Lean Customer Service

By:  Victoria Graeve-Cunningham, Director of Lean Operations

In the past, Lean has been primarily considered as a production practice. Because the philosophy of Lean is simply focusing on adding value to customers in the most productive way, it can and should be applied to any operational activity. Recognizing this, many business areas have already adopted using aspects of Lean methodology. A new and dynamic area now using Lean is sales and service.
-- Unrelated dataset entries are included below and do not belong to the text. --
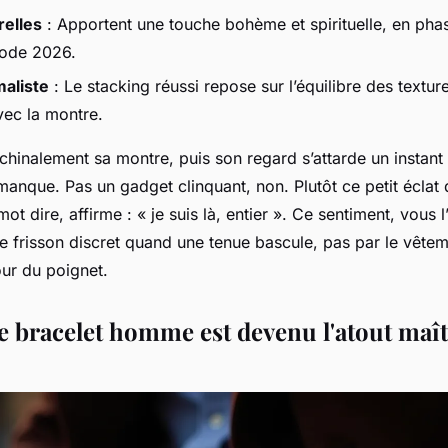
relles
: Apportent une touche bohème et spirituelle, en pha
ode 2026.
aliste
: Le stacking réussi repose sur l’équilibre des texture
ec la montre.
chinalement sa montre, puis son regard s’attarde un instant
nque. Pas un gadget clinquant, non. Plutôt ce petit éclat d
mot dire, affirme : « je suis là, entier ». Ce sentiment, vous
ce frisson discret quand une tenue bascule, pas par le vête
our
du poignet.
e bracelet homme est devenu l'atout maît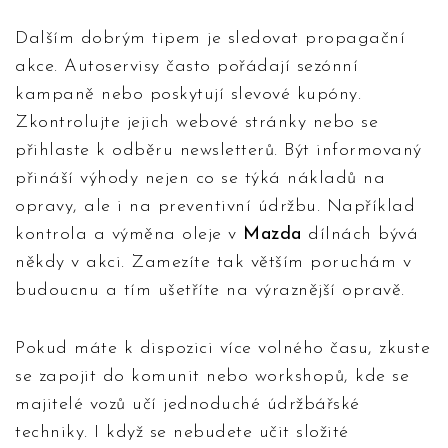
Dalším dobrým tipem je sledovat propagační
akce. Autoservisy často pořádají sezónní
kampaně nebo poskytují slevové kupóny.
Zkontrolujte jejich webové stránky nebo se
přihlaste k odběru newsletterů. Být informovaný
přináší výhody nejen co se týká nákladů na
opravy, ale i na preventivní údržbu. Například
kontrola a výměna oleje v
Mazda
dílnách bývá
někdy v akci. Zamezíte tak větším poruchám v
budoucnu a tím ušetříte na výraznější opravě.
Pokud máte k dispozici více volného času, zkuste
se zapojit do komunit nebo workshopů, kde se
majitelé vozů učí jednoduché údržbářské
techniky. I když se nebudete učit složité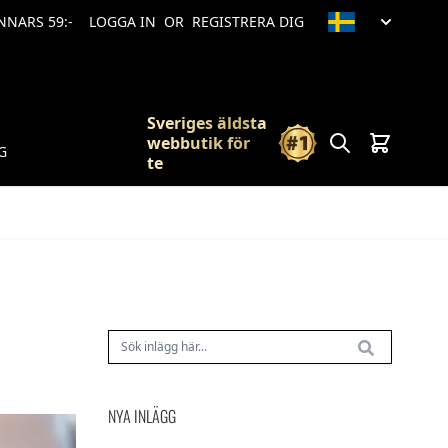
ANNARS 59:-
LOGGA IN
OR
REGISTRERA DIG
Sveriges äldsta
Sök
Vagn
webbutik för
G
te
NYA INLÄGG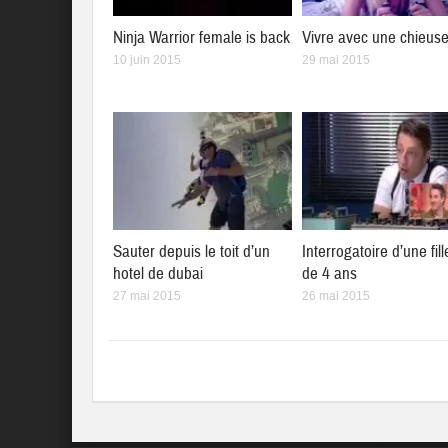
Ninja Warrior female is back
Vivre avec une chieus
10 juin 2015
29 mai 2015
Sauter depuis le toit d’un
Interrogatoire d’une fill
hotel de dubai
de 4 ans
27 mai 2015
26 mai 2015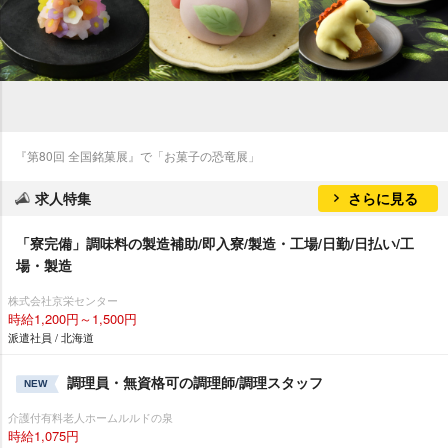
『第80回 全国銘菓展』で「お菓子の恐竜展」
求人特集
さらに見る
「寮完備」調味料の製造補助/即入寮/製造・工場/日勤/日払い/工
場・製造
株式会社京栄センター
時給1,200円～1,500円
派遣社員 / 北海道
調理員・無資格可の調理師/調理スタッフ
NEW
介護付有料老人ホームルルドの泉
時給1,075円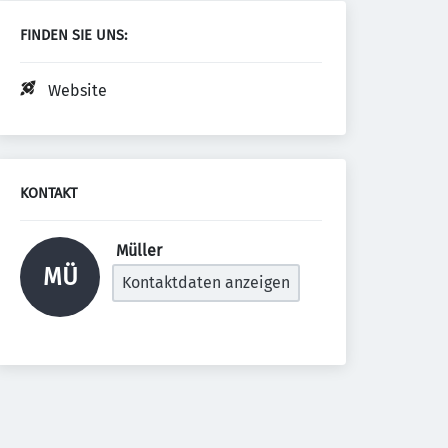
FINDEN SIE UNS:
Website
KONTAKT
 Müller 
MÜ
Kontaktdaten anzeigen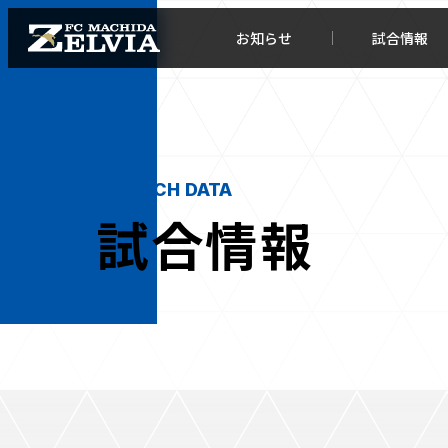
お知らせ
試合情報
MATCH DATA
試合情報
お知らせトップ
試合情
TOPチーム
試合デ
試合情報
試合日
チケット
順位表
Lean sales is being utilized to increase profitability by improving the sales operations process and advancing product development. The customer experience and opportunities does not stop once the customer receives the product. According to SalesForce:

  • 81% of consumers are more likely to give a company repeated business after good service

  • A 5% increase in customer retention increases profits up to 125%

  • A 2% increase in customer retention has the same effect as decreasing costs by 10%

  • It is 6-7 times more expensive to acquire a new customer than it is to keep a current one

Not only is the cost of doing business with repeat customers low, but satisfied customers tend to spend more and make recommendations to new potential customers; therefore, customer retention is vital to any organization. It is imperative that companies go beyond a focus on Lean sales and begin to encourage customer service departments to practice Lean thinking.

Lean thinking includes becoming customer centered, engaging people around Lean processes, and continuously improving and innovating processes and products. Because customer service is adding value by building relationships, becoming customer centered is intuitively accomplished; consequently, the emphasis on incorporating Lean in customer service is on understanding flow and improvement opportunities.
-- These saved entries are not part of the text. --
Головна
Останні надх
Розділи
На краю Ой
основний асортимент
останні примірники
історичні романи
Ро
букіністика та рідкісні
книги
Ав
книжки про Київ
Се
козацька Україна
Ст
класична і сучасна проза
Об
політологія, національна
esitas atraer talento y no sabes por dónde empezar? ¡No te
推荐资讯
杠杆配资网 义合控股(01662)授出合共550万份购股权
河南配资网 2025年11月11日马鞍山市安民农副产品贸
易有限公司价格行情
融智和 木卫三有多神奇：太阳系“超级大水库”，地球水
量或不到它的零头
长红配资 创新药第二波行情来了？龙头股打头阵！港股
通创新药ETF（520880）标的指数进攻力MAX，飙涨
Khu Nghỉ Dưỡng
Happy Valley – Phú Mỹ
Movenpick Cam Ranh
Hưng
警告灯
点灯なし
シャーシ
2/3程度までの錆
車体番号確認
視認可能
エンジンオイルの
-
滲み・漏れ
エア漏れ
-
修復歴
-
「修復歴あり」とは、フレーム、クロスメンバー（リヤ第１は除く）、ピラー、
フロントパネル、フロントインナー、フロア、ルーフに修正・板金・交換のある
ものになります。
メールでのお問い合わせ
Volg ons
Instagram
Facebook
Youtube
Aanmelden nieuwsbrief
Considering customer service representatives are most valuable when they are working with customers directly, the challenge is taking the time to review and improve processes for value-added activities to optimize quality, cost, and speed. A way to ease into improvement is fostering a transparent environment where employees can easily share just-in-time customer experiences.

This transparent environment is created by having an open forum for collaborative communication where evidence-based decision making is used. Involving the front line operators is important, but it should not require pulling people out of the field for extended training sessions or meetings; instead, a short stand-up meeting where status updates can be shared quickly will suffice. Furthermore, it is beneficial to have a quick visual of customer satisfaction, which can be accomplished by displaying a dashboard that highlights key metrics, to guide the conversation. At the very least, when obstacles are discussed, using root cause analysis for problem resolution helps to identify the appropriate corrective action and prevents problem recurrence.

Many companies have been successful in executing Lean and gaining obvious benefits. It is now time to use Lean philosophy in customer retention. Especially, because the core idea of Lean is rooted in maximizing customer value.